Down the hill was the Inca Museum which we visited as well, but I just did a whirlwind tour in half and hour and then went back to the hotel. It was a very long day with a number of things packed into it.
Today is our last day in Peru.
Day 68. Flying around South America.
6AM came all too early to catch a cab to the airport. When we checked in for our 8AM flight we were informed that nothing was leaving Cusco because of the weather. It looked fine outside to us, but for what ever reason nothing was flying.
Our connection in Lima to Quito was not going to happen. I paid more money for this flight in order to arrive into Quito at 1PM, but now we were going to be routed through Bogota Columbia and arrive at our destination at 1AM.
The gate area was standing room only, as all flights were grounded, but we arrived early enough to secure two seats. Our four hour wait was pleasant however as we met a lovely couple from New York and spent the time chatting to them.
We finally left for Lima and had another five hour layover which allowed us plenty of time to grab some lunch. At the gate two hours early we met a couple from Saskatchewan (Glenys and Randy )and a solo woman traveller from Australia, (Kath) and we had some wonderful conversations. We all hung out together for the rest of the journey.
The flight was late by about 45 minutes and we were all concerned that our luggage would not make it. Next stop Bogota Columbia. What a gorgeous airport and the shops had such beautiful things in it. Thankfully we did not have a lot of time to spend shopping as our flight to Quito was leaving in less than an hour.
We finally arrived in Quito at 1AM, (12 hours after our scheduled arrival time and 19 hours later). We were all so happy to see that our luggage arrived with us too.
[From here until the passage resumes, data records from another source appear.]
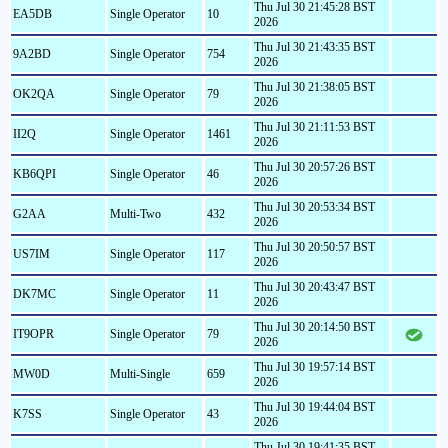
Thu Jul 30 21:45:28 BST
EA5DB
Single Operator
10
2026
Thu Jul 30 21:43:35 BST
9A2BD
Single Operator
754
2026
Thu Jul 30 21:38:05 BST
OK2QA
Single Operator
79
2026
Thu Jul 30 21:11:53 BST
II2Q
Single Operator
1461
2026
Thu Jul 30 20:57:26 BST
KB6QPI
Single Operator
46
2026
Thu Jul 30 20:53:34 BST
G2AA
Multi-Two
432
2026
Thu Jul 30 20:50:57 BST
US7IM
Single Operator
117
2026
Thu Jul 30 20:43:47 BST
DK7MC
Single Operator
11
2026
Thu Jul 30 20:14:50 BST
IT9OPR
Single Operator
79
2026
Thu Jul 30 19:57:14 BST
MW0D
Multi-Single
659
2026
Thu Jul 30 19:44:04 BST
K7SS
Single Operator
43
2026
Thu Jul 30 19:41:35 BST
Kath shared her arranged cab with us and we took the one hour commute to the centre of town. The airport is new, very modern, but very far out of the city.
We finally arrived at our hotel at 2:30AM and the young fellow helped us with our bags to our room and we collapsed.
Now our adventure in Ecuador begins. This is the last country we will visit in South America.
On Monday we are heading deep into the Amazon for five days. I hope the natives are friendly!!!!! We will not have any internet or communication while there.